# Slow download rate using scp



## blind0ne (Dec 24, 2021)

Hello, Is it normal for scp-cli? 
Should I reinstall system completely? 
The network is fine, speedtest gives 100mb/s
Thanks


----------



## Phishfry (Dec 24, 2021)

scp depends on ssh for authentication.
As such I would imagine that speed would depend on the algorithm you chose for ssh encryption.
Have you tested different schemes?









						Copy files without encryption (ssh) in local network
					

scp works well in all cases, but the Raspberry Pi is to weak to copy files efficiently in a secure environment (lan). The theoretically possible 6,75 MB/s via 54 Mbit wireless lan shrink down to ab...




					unix.stackexchange.com


----------



## gpw928 (Dec 24, 2021)

I see that security/openssh-portable now has "NONE Cipher Support" in the  build options.

This was something that got removed some years back and always smacked to me of the "nanny state" very hard at work.

So, I assume that you can now build a local copy of ssh with an option "-c none" to disable encryption, which speeds up data transfer considerably.

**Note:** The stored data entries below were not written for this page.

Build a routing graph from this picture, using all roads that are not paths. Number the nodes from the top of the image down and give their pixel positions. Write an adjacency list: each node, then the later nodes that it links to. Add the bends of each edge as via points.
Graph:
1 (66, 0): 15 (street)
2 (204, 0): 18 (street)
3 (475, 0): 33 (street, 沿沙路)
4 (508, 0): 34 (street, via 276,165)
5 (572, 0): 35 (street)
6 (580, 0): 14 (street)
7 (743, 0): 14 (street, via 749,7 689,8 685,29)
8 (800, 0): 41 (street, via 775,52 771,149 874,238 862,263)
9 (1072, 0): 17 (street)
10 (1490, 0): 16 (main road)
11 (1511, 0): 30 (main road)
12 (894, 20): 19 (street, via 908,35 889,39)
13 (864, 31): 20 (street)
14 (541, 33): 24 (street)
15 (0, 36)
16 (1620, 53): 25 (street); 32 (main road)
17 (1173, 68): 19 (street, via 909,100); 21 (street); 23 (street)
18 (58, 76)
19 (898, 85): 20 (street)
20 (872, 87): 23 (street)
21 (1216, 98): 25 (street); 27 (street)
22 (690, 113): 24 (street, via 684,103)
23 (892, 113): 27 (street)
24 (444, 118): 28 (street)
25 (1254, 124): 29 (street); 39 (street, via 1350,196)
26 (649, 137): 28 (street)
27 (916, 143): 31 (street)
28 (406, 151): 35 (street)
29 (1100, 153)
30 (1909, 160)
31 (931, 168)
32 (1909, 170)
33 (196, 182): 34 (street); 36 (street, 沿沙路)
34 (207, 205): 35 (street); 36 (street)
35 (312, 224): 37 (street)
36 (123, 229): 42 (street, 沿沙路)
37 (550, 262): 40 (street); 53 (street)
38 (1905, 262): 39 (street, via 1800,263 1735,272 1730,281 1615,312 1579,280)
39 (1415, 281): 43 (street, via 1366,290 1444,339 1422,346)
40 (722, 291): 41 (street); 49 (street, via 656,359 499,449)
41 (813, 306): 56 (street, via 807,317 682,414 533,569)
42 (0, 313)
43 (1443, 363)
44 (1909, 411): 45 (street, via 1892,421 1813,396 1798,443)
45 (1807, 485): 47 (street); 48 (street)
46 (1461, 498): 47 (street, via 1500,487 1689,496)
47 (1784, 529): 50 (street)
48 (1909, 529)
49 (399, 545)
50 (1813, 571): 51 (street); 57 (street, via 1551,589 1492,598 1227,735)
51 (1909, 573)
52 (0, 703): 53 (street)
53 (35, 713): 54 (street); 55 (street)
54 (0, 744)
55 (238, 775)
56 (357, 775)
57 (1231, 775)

Of course, that means that you have to take responsibility for the security implications.


----------



## blind0ne (Dec 28, 2021)

The problem no only in scp


----------



## blind0ne (Dec 28, 2021)

Speedtest also looks strange, the computer on the same network has 100/100


----------



## blind0ne (Dec 28, 2021)

Loaded from another drive with old installation. Looks like my current installation was "hacked" or something like this. How can I "fast" backup everything including browser history, ect


----------